-- Opening Marker --

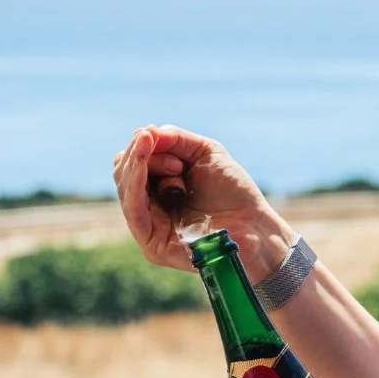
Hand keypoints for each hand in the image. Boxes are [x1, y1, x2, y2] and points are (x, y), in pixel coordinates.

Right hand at [113, 125, 291, 280]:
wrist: (255, 225)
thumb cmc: (234, 192)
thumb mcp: (204, 153)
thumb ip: (175, 139)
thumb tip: (142, 132)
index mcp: (157, 187)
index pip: (132, 162)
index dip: (144, 146)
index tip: (165, 141)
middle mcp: (149, 207)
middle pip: (123, 172)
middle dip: (144, 155)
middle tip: (178, 161)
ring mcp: (148, 227)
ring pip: (125, 188)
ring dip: (141, 164)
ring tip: (169, 159)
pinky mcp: (152, 245)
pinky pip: (133, 210)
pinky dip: (134, 183)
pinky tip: (141, 163)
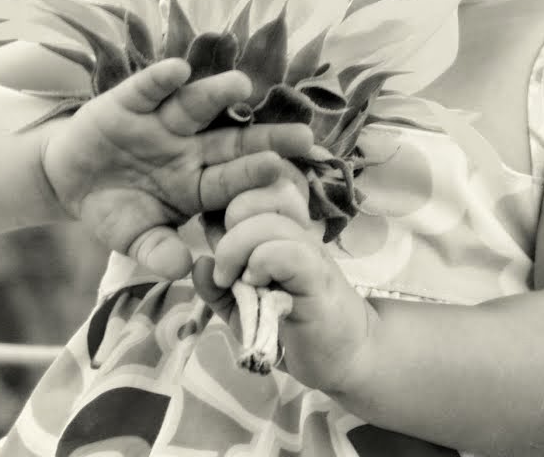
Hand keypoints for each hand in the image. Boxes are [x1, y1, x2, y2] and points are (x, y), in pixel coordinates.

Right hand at [42, 58, 314, 279]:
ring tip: (241, 85)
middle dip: (265, 137)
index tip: (284, 172)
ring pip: (195, 107)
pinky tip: (178, 71)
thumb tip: (183, 270)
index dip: (256, 176)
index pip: (232, 180)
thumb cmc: (113, 210)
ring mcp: (160, 123)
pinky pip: (148, 89)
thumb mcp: (134, 238)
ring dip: (216, 94)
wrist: (69, 182)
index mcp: (195, 183)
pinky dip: (160, 80)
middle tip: (304, 135)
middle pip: (231, 141)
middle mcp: (187, 148)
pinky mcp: (129, 103)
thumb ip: (157, 252)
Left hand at [192, 174, 375, 392]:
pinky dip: (261, 265)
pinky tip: (256, 287)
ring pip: (267, 221)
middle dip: (229, 224)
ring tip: (232, 281)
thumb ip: (217, 288)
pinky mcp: (318, 277)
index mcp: (277, 230)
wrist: (342, 357)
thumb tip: (200, 263)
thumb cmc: (291, 328)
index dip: (226, 208)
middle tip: (225, 265)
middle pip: (258, 192)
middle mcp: (295, 231)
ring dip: (236, 249)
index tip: (217, 241)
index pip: (252, 186)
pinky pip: (286, 252)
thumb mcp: (241, 309)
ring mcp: (310, 251)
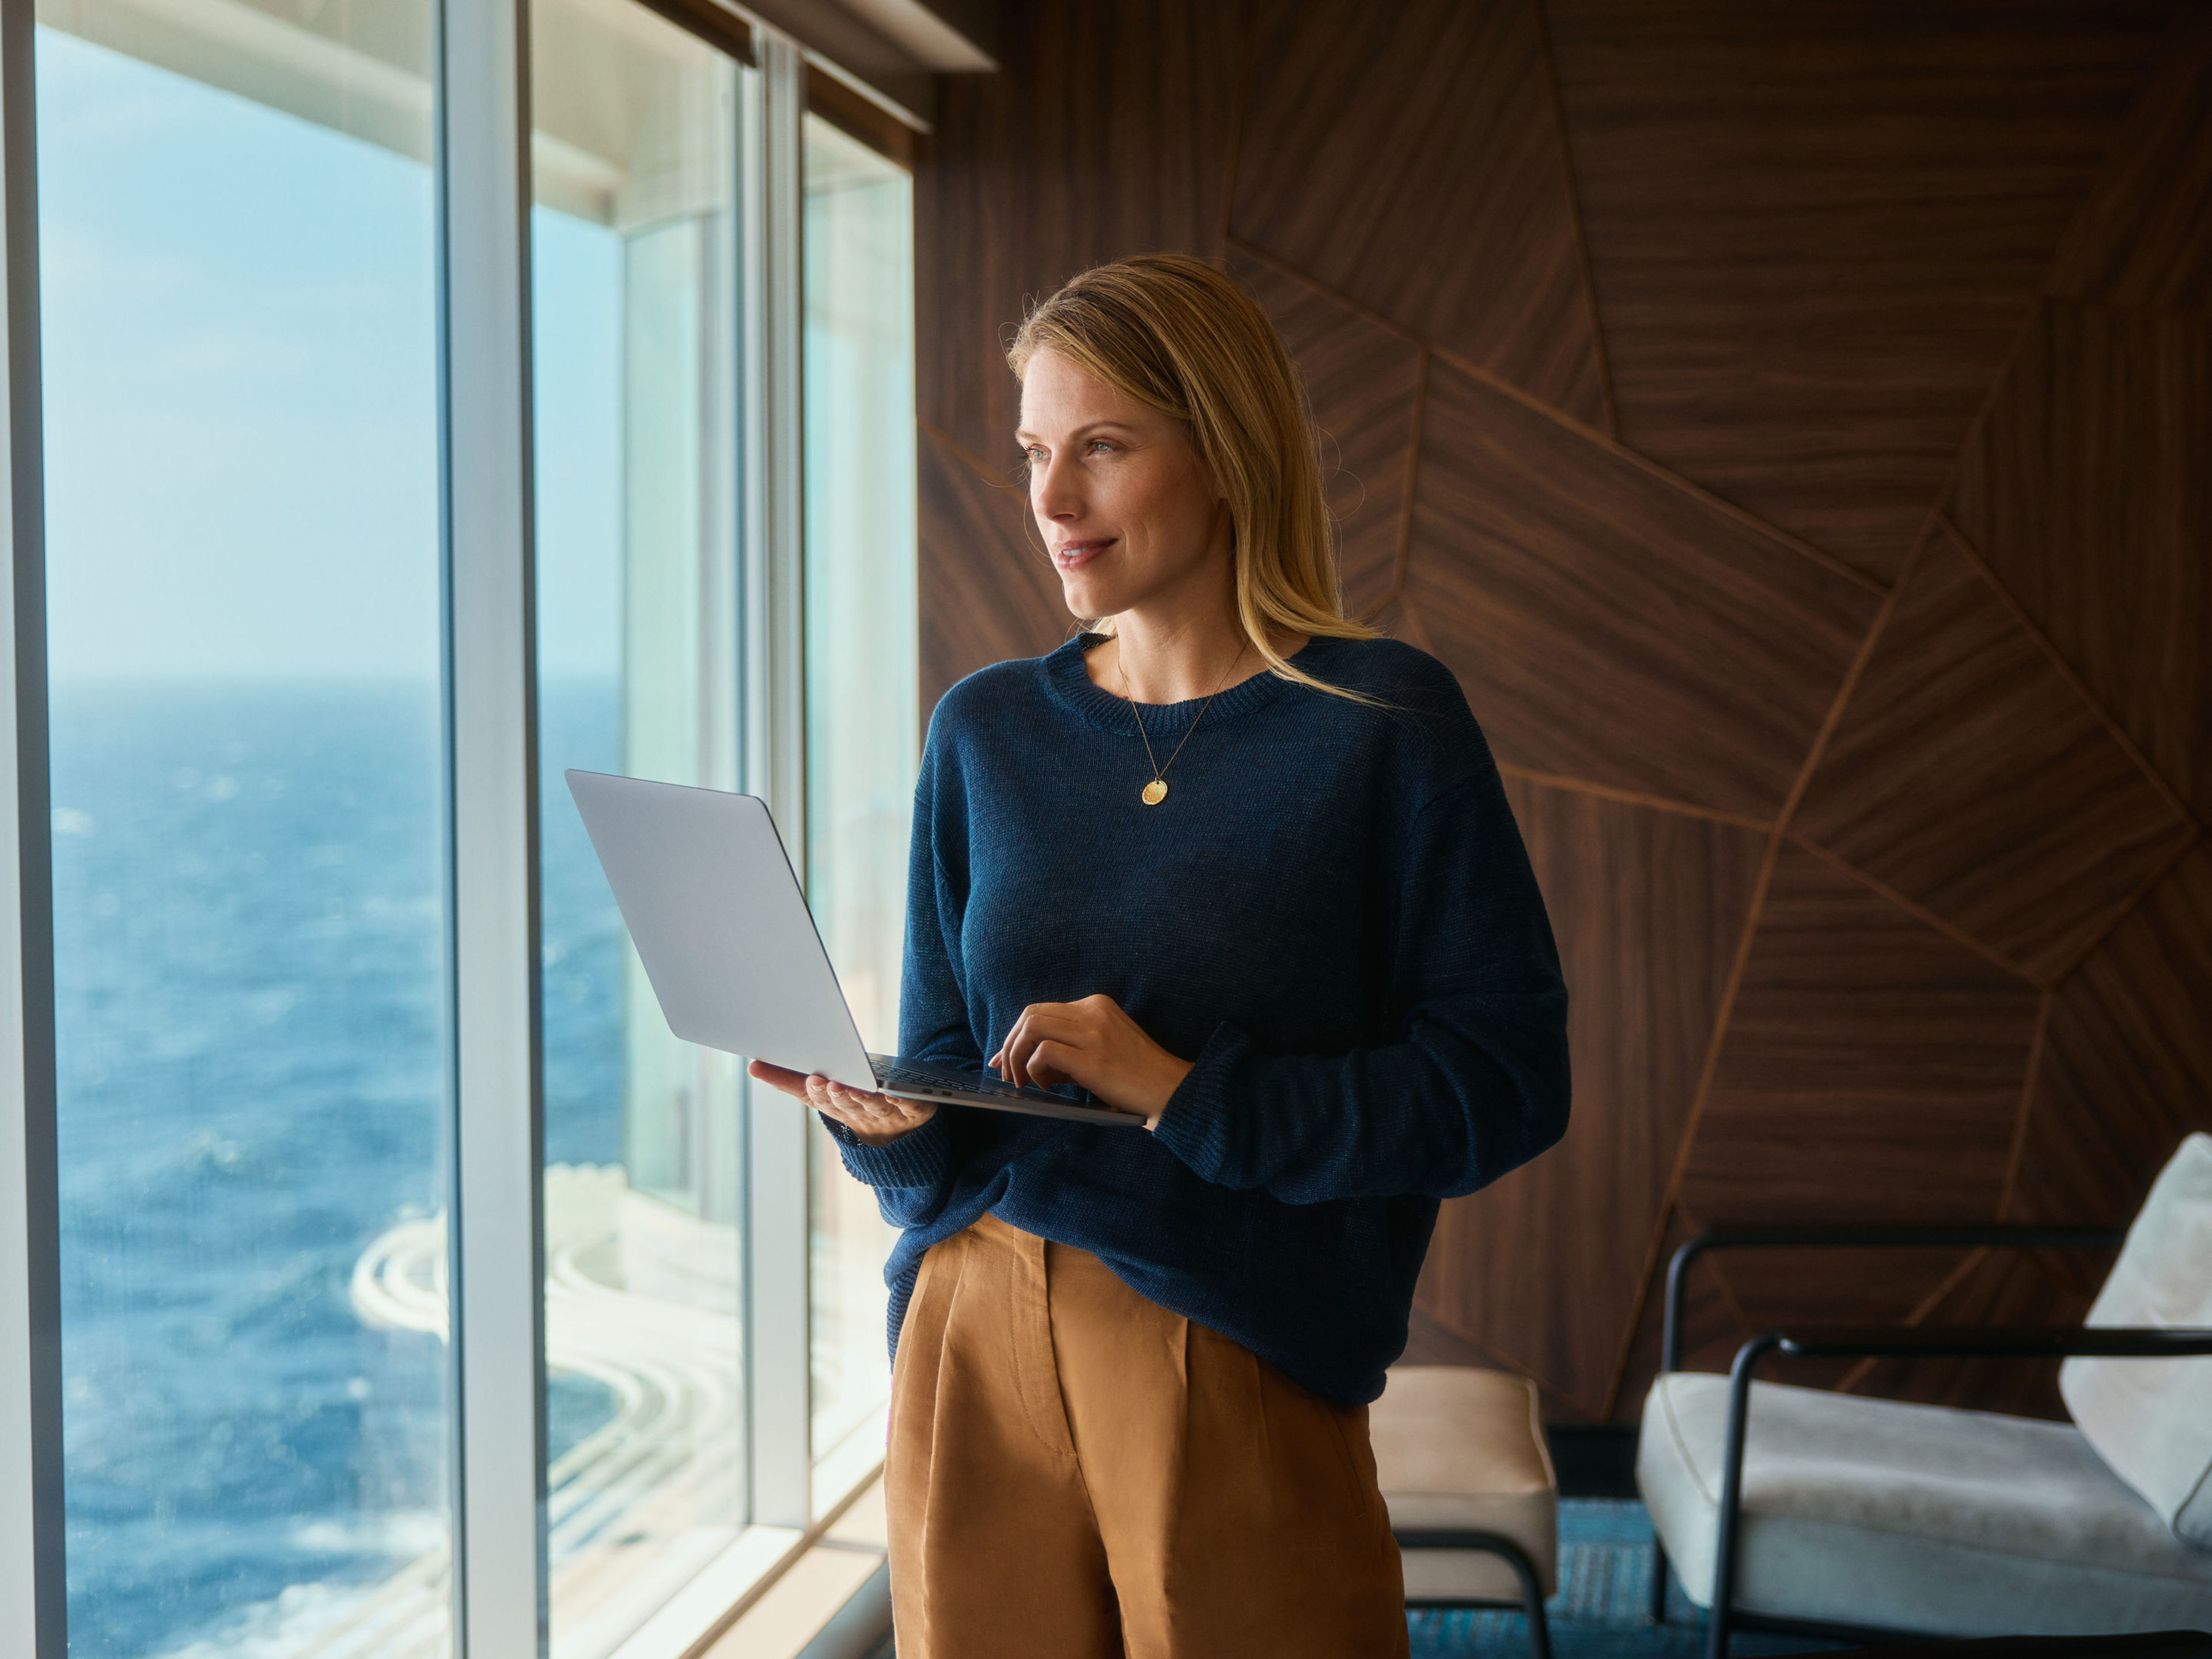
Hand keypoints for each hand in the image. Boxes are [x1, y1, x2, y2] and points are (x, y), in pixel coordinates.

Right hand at [747, 1059, 935, 1146]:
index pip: (821, 1099)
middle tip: (824, 1081)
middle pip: (846, 1103)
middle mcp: (861, 1112)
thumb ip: (791, 1080)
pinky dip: (902, 1100)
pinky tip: (897, 1093)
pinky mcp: (916, 1111)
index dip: (815, 1091)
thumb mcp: (826, 1093)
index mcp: (838, 1106)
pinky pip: (910, 1105)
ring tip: (851, 1086)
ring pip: (873, 1105)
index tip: (811, 1078)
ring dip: (861, 1097)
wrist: (903, 1136)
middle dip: (834, 1094)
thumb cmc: (858, 1106)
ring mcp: (888, 1114)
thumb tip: (752, 1066)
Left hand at [989, 994, 1192, 1128]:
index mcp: (1095, 1005)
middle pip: (1030, 1014)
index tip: (1004, 1058)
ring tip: (1023, 1081)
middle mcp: (1092, 1011)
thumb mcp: (1099, 1052)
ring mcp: (1093, 1032)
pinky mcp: (1092, 1057)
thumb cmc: (1135, 1076)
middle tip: (1008, 1073)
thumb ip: (1064, 1052)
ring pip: (1032, 1026)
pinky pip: (1044, 1051)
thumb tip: (1021, 1063)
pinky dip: (1034, 1069)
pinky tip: (1045, 1086)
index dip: (1015, 1035)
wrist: (1170, 1090)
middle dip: (1010, 1044)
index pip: (1041, 1010)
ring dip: (1017, 1055)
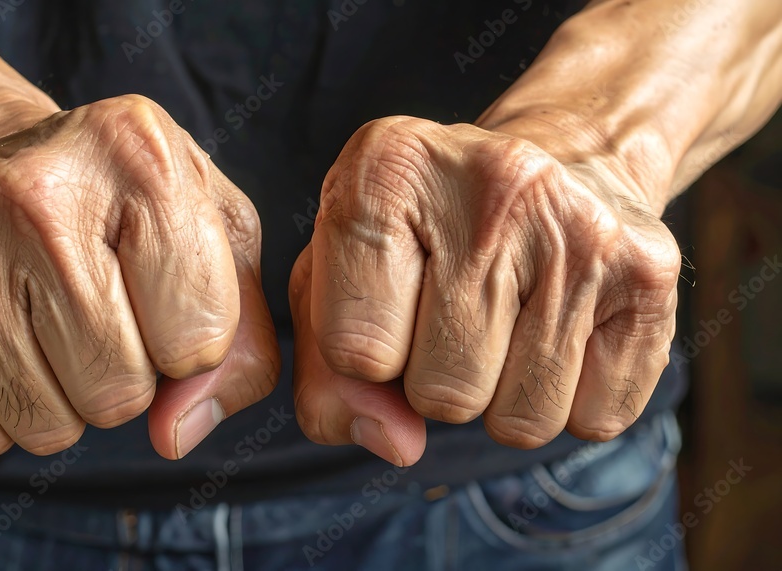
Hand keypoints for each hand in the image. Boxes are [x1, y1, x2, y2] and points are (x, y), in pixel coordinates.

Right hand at [0, 95, 279, 458]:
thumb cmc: (116, 199)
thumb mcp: (213, 232)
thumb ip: (240, 341)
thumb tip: (176, 434)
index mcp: (138, 155)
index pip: (201, 337)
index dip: (196, 344)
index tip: (167, 301)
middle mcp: (37, 196)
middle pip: (121, 390)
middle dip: (132, 376)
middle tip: (106, 313)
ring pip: (51, 425)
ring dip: (70, 399)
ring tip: (53, 322)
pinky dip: (8, 412)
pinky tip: (6, 340)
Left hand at [289, 119, 679, 465]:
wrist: (563, 160)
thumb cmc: (424, 235)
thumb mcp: (339, 279)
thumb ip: (328, 377)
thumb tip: (395, 444)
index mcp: (389, 168)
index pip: (354, 350)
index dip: (366, 358)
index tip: (389, 306)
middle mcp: (493, 183)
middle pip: (441, 393)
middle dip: (434, 380)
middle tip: (455, 311)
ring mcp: (583, 228)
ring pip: (520, 421)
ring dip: (502, 396)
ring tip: (508, 317)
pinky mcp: (651, 274)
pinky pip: (595, 420)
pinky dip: (570, 400)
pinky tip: (562, 326)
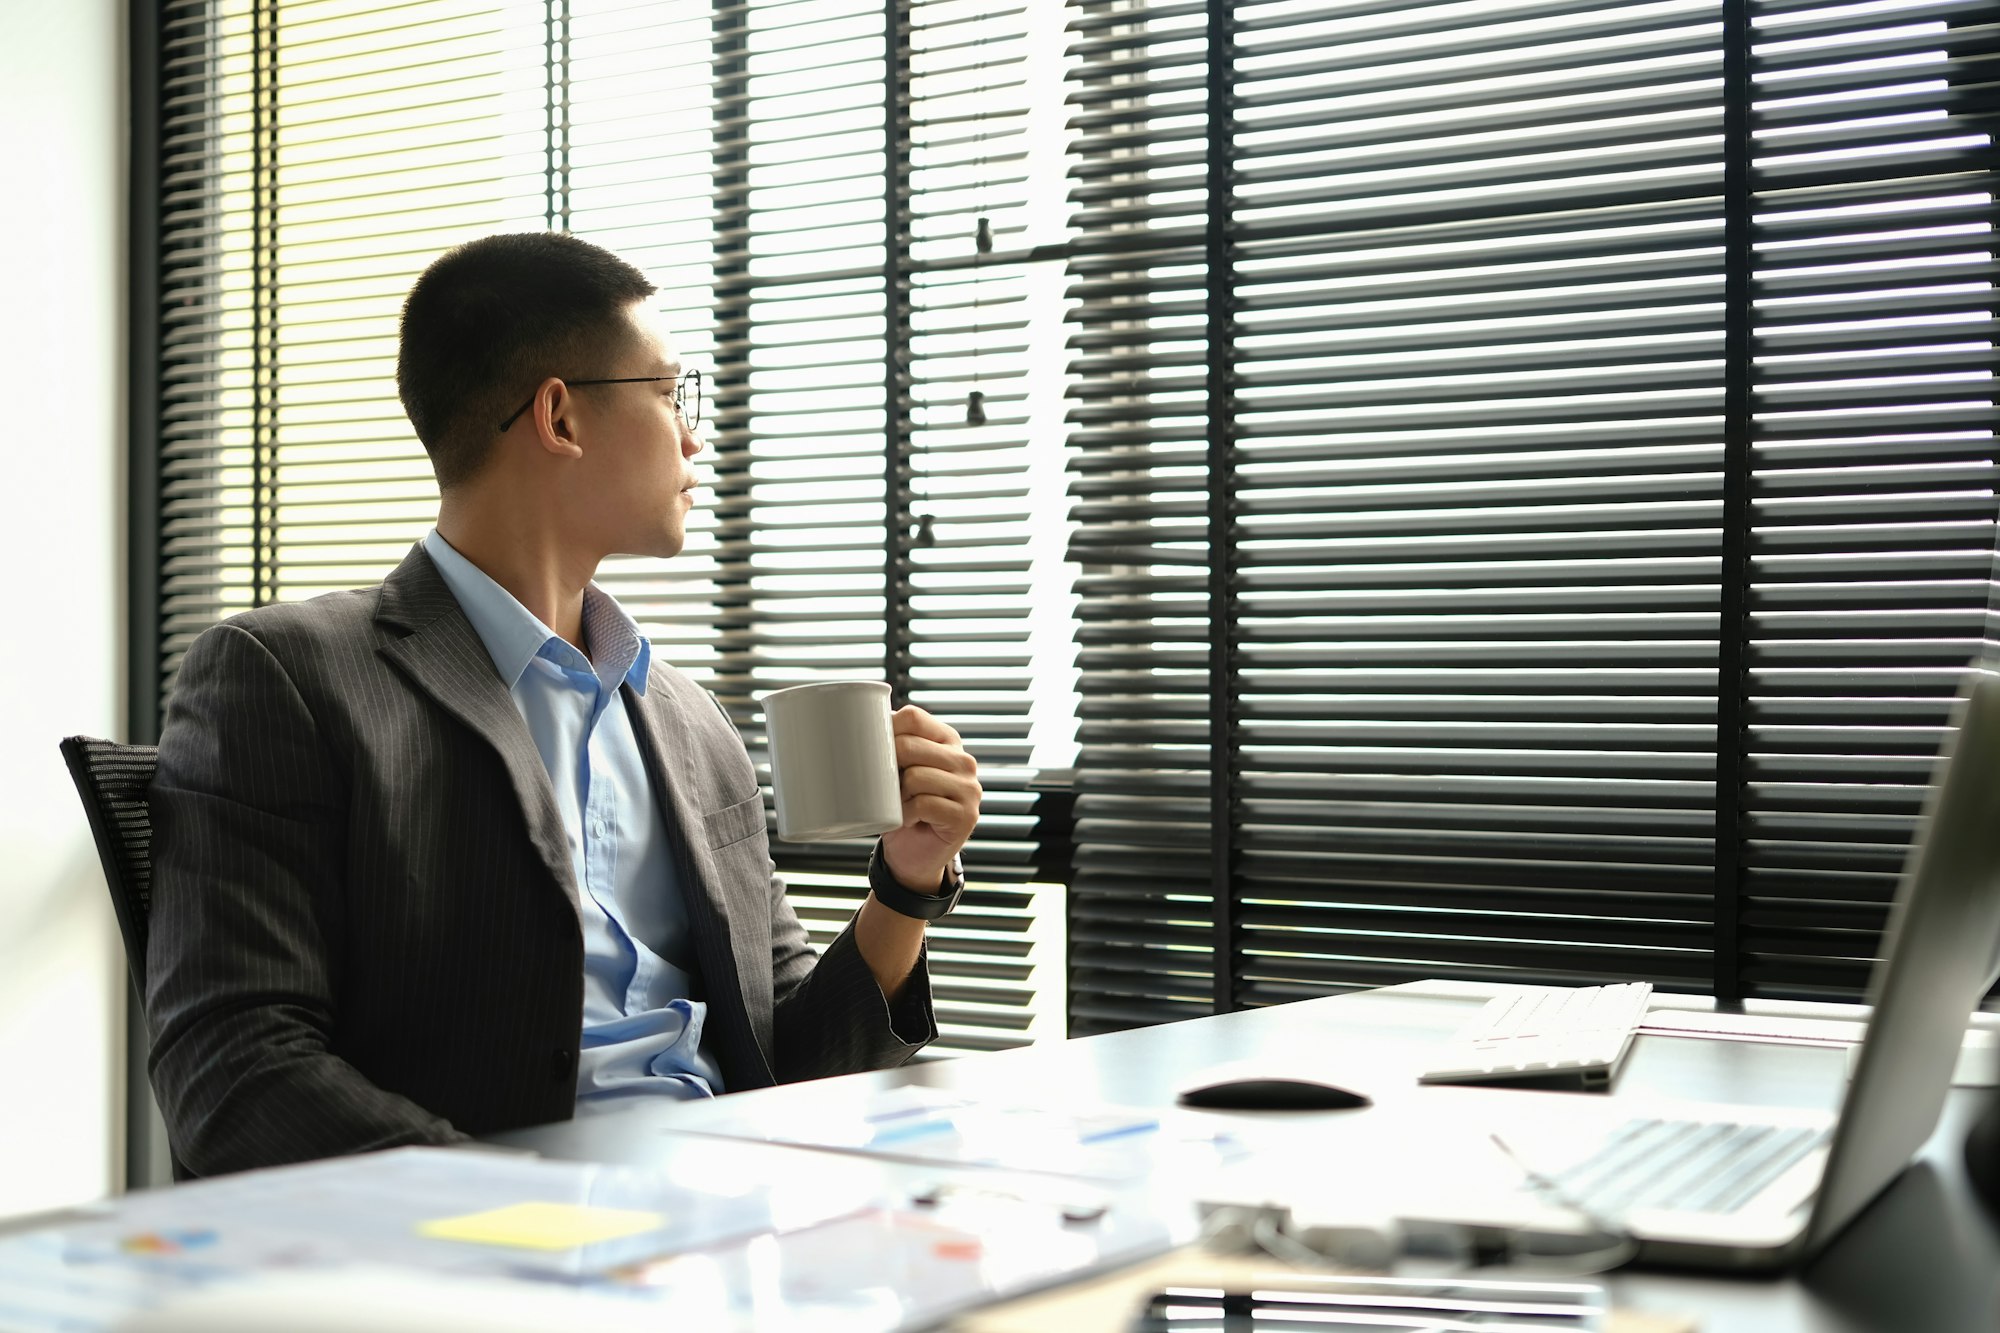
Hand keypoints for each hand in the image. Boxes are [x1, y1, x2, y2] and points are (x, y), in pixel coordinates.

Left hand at [879, 705, 980, 894]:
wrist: (914, 855)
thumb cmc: (901, 807)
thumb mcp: (897, 769)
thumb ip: (891, 744)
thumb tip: (859, 718)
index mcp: (947, 741)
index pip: (913, 717)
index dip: (886, 730)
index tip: (873, 749)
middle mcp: (964, 761)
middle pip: (909, 745)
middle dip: (887, 768)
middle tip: (888, 788)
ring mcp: (969, 789)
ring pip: (915, 776)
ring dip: (897, 796)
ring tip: (901, 805)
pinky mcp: (965, 815)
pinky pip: (923, 804)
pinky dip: (906, 815)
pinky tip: (907, 820)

-- Closing Marker --

== Exercise directions ==
Each line from the first line of the listing through the line with "index tip: (165, 141)" must be printed exactly, both ends included, and no picture may appear.

== Written answer ==
Hand keypoints for each hand in the image. Boxes are [x1, y1, x2, y2] and points are (x, y), in pixel coordinates.

Right hand at [113, 125, 291, 280]:
wrist: (255, 225)
thumb cmc: (234, 192)
thumb mcp: (204, 153)
thumb ip: (175, 139)
thumb tip: (142, 132)
index mcp: (157, 187)
index pip: (132, 162)
index dip: (144, 146)
index tip: (165, 141)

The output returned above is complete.